AWS and PEM madness–ever lost or hurt your PEM file?

Yeah, we all have.
What I went thru many of you (I hope!) wont…but ever faced that “Lose your PEM file and you’re dead” from AWS?
Been there.
Turns out, it is survivable. AND do you even know what the files mean? I did not.

It happens. Sometimes you lose or trash your PEM file from AWS (or other). And the threats…”gone, you lose”, well, not entirely so.

I *have* hurt or lost my PEM files in the past, but recently had a reverse problem. I hurt my server-side of the PEM/ssh files. What? Yeah, it can happen (and should not have).

I was trying to get my AWS EC2 to export an NFS share. It wasn’t going well, and I’m not a deep devops guy, but know enough, and decides to “chmod 777” more and more things till i got my Mac-client NFS mount of my AWS EC2 to work! HOOOORAY!…NOT.

All was good, until, i tried to ssh back into my instance. “Public key error”. We all know, on the client side, it has to be 700/600 protection, right? And it was. Hasn’t changed. But what they dont tell you, is the other side cares about its side…and if THAT is too open then you fail (and I accidentally) did that.

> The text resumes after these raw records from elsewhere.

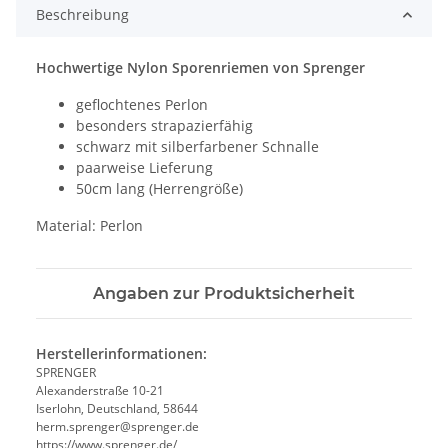
Beschreibung
Hochwertige Nylon Sporenriemen von Sprenger
geflochtenes Perlon
besonders strapazierfähig
schwarz mit silberfarbener Schnalle
paarweise Lieferung
50cm lang (Herrengröße)
Material: Perlon
Angaben zur Produktsicherheit
Herstellerinformationen:
SPRENGER
Alexanderstraße 10-21
Iserlohn, Deutschland, 58644
herm.sprenger@sprenger.de
https://www.sprenger.de/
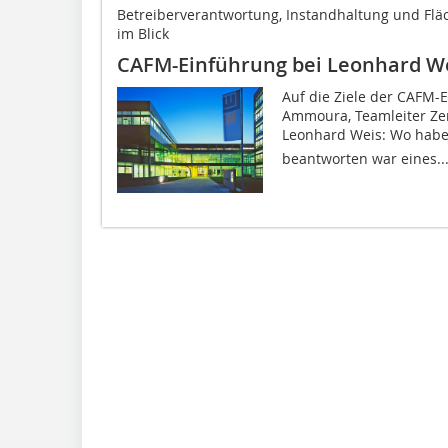
Betreiberverantwortung, Instandhaltung und Fl
im Blick
CAFM-Einführung bei Leonhard W
Auf die Ziele der CAFM-
Ammoura, Teamleiter Zen
Leonhard Weis: Wo habe
beantworten war eines..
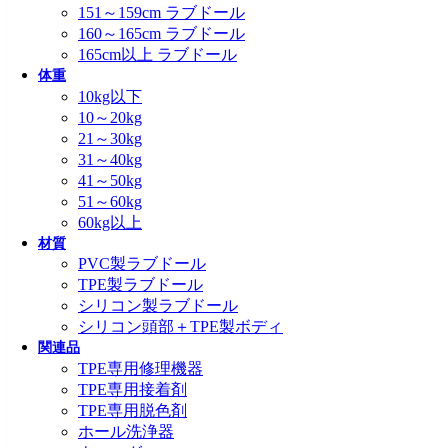
151～159cm ラブドール
160～165cm ラブドール
165cm以上 ラブドール
体重
10kg以下
10～20kg
21～30kg
31～40kg
41～50kg
51～60kg
60kg以上
材質
PVC製ラブドール
TPE製ラブドール
シリコン製ラブドール
シリコン頭部＋TPE製ボディ
関連品
TPE専用修理機器
TPE専用接着剤
TPE専用脱色剤
ホール洗浄器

So, Problem is: HOW do I get a new PEM or resurrect my PEM on an AWS instance???

If you FEEEEAR AWS (as do I) you’d think: Sorry, you’re dead, out of luck. But your instance and volume is good, right? In my case, I could even NFS mount that volume!! But not SSH. Uhg.

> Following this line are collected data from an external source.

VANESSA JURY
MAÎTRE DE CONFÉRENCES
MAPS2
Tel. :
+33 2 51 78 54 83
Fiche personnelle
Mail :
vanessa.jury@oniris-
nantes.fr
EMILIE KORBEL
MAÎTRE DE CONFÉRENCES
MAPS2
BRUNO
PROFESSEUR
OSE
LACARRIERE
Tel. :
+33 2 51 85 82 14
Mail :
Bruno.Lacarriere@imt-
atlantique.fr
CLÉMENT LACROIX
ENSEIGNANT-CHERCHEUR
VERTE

So here’s what you do. Your volume is an EBS, right? Must be. So you can visit the AWS volume page and un-assign/unmount it. You should/need to shut it down too. Do that. Then, create a new EC2 (even a cheap one).

And assign the EBS to it. On boot, mount it. (look at Ubuntu/etc docs for such, but easy…she’ll mount on a normal point).

NOW you can go into it, like “cd /myMount/home/ubuntu/.shh”

Look closely, dot-ssh, right?

First, in my case, ls -ld . and be SURE the perms are “drwx” (700) and “authorized_keys” is “-rw” (600). THIS was my problem, but probably not yours.

So, WHAT is “authorized_keys” and your .PEM file and .RSA files??? SO confusing.

So for HIGHLY secure access to a site (say, via ssh or sftp) we sometimes need a pub/private security technique (which is HIGHLY secure). A .PEM file or the equiv RSA files hold those. The file format (rsa vs pem) is really a file-format concern, and not an encryption one. In fact, you can cover from one to the other. The key/core/important-thing is: THE PRIVATE KEY IS KING!

So, your “home” “.shh” is used/interrogated for a variety or reasons, but doesn’t have-to–be. In fact, when I do a ssh or sft, i *always* specify “-i filename” but you dont have to.

On the outbound side, using ssh/sftp, the app has to know your PRIVATE key, hence you need to have a .pem or rsa file etc either in your ~/.shh folder OR using the “-i” flag. Good, so that’s your private key now trying to talk to the remote sever.

(and, per above, that file/folder MUST be secured per the apps expectations or it just wont work).

BUT, there is the other side. It is going to get ping’d with an ssh/sftp/etc and needs to know WHO that is, and if that person is valid. Ah, so, here we learn about “./.ssh/authorized_keys”. This file, text, MUST have a line with each PUBLIC key of the “attacking” client. Or, denied, or, if this “authorized_keys” file isn’t secured or folder as-expected, failure (THIS was my probably, long story)

So, in my case, i mounted my errant volume and changed the foldler protections to be 700/600 as required, re-assigned the volume back to my former EC2 instance, and all was well.

BUT, you might have lost your PEM, AND created a new one (via AWS or command line). All good. All you have to do is let your EC2 instance know about this potentially new client. You need to ADD that new PEM’s public key to your “authorized_keys” file.

Easy, peasy.

Chose your technique, i use: ssh-keygen -f private.pem -y > public.pub
Then take that .pub “TEXT” output, and add it to the end of your server’s authorized_keys file. And the unmount and re-mount that volume back on your first EC2 instance, and ssh using your new .pem file. Life should be good!!!